Perhaps the strongest reasoning for the upset players shared against those that would make such purchases prior to the money-markets, would be violations of the 'Terms of Service' all players must agree to when signing up for any MMO. Although each may represent their stance on players selling items and currency within their game for real cash differently, there are very few out there that do not have stipulations against as much. Just like in the real world, few find pleasure in watching others get away with breaking the rules, especially when those rules and those provisioning them are respected by the disgruntled individual. While many may argue their stance for different reasons, the reality is when you violate the terms you have agreed upon, you are showing a disrespect of not only those rules but the virtual world that they apply to. Certainly there is a measure of 'ignorance' to the impact involved, but this does not absolve guilt, nor does it change the impact of any potential damages being caused. A simple example would be aerosol deodorants and their affect on the ozone. When it was made known to the public the damages these products had on our environment, many ceased using them that had been, but that did not undo the damage already present from the time they had. As Al Gore and other activists will readily point out, ignorance may create a measure of forgiving oneself but it will not help in keeping the icecaps frozen.

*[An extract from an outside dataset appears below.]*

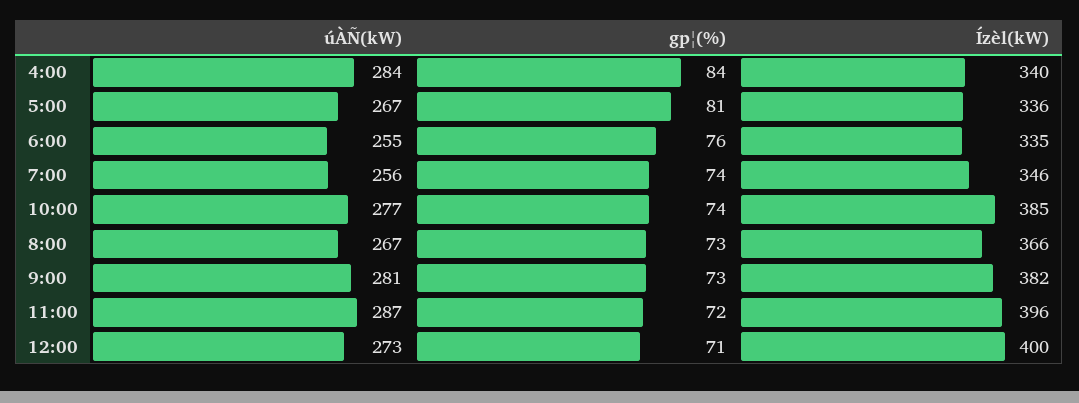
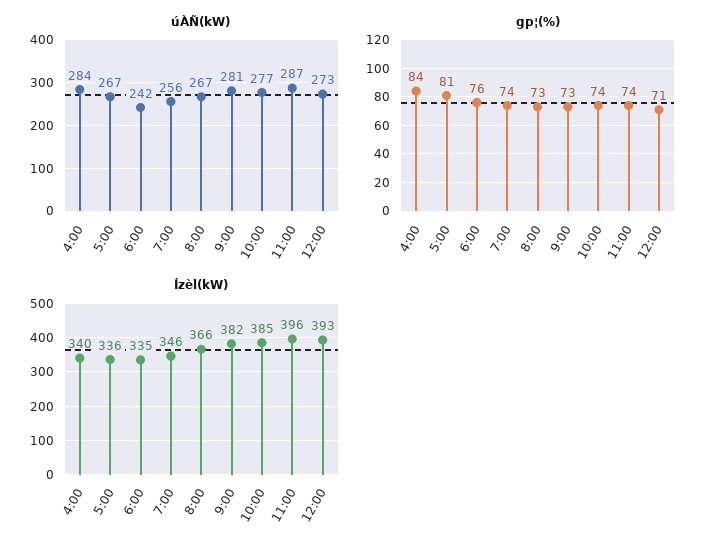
úÀÑ(kW), 6:00: 255 -> 242
gp¦(%), 11:00: 72 -> 74
Ízèl(kW), 12:00: 400 -> 393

Now granted no individual player that has purchased an item or currency from another player in any MMO is likely to be causing a compounded failure of that MMO, if anything they are expressing an interest in the game even in their TOS violation. The truth of this issue however is that not only is there a greater chance the seller is not in the United States and thus you are weakening the local economy with such an expenditure, more importantly the providers of the game are receiving nothing from the purchase. Again on an individual scale the impact is minimal, but as more acceptance is felt throughout the MMO community over the value of their virtual currencies and items, the greater the chances that such expenditures could increase and ultimately have a combined negative impact. Again getting back to the aerosol deodorant mentioned previously; while the one person ceasing the use of their aerosol deodorizer may have minimal overall impact on the whole problem, it is a much more corrective measure than making no change at all.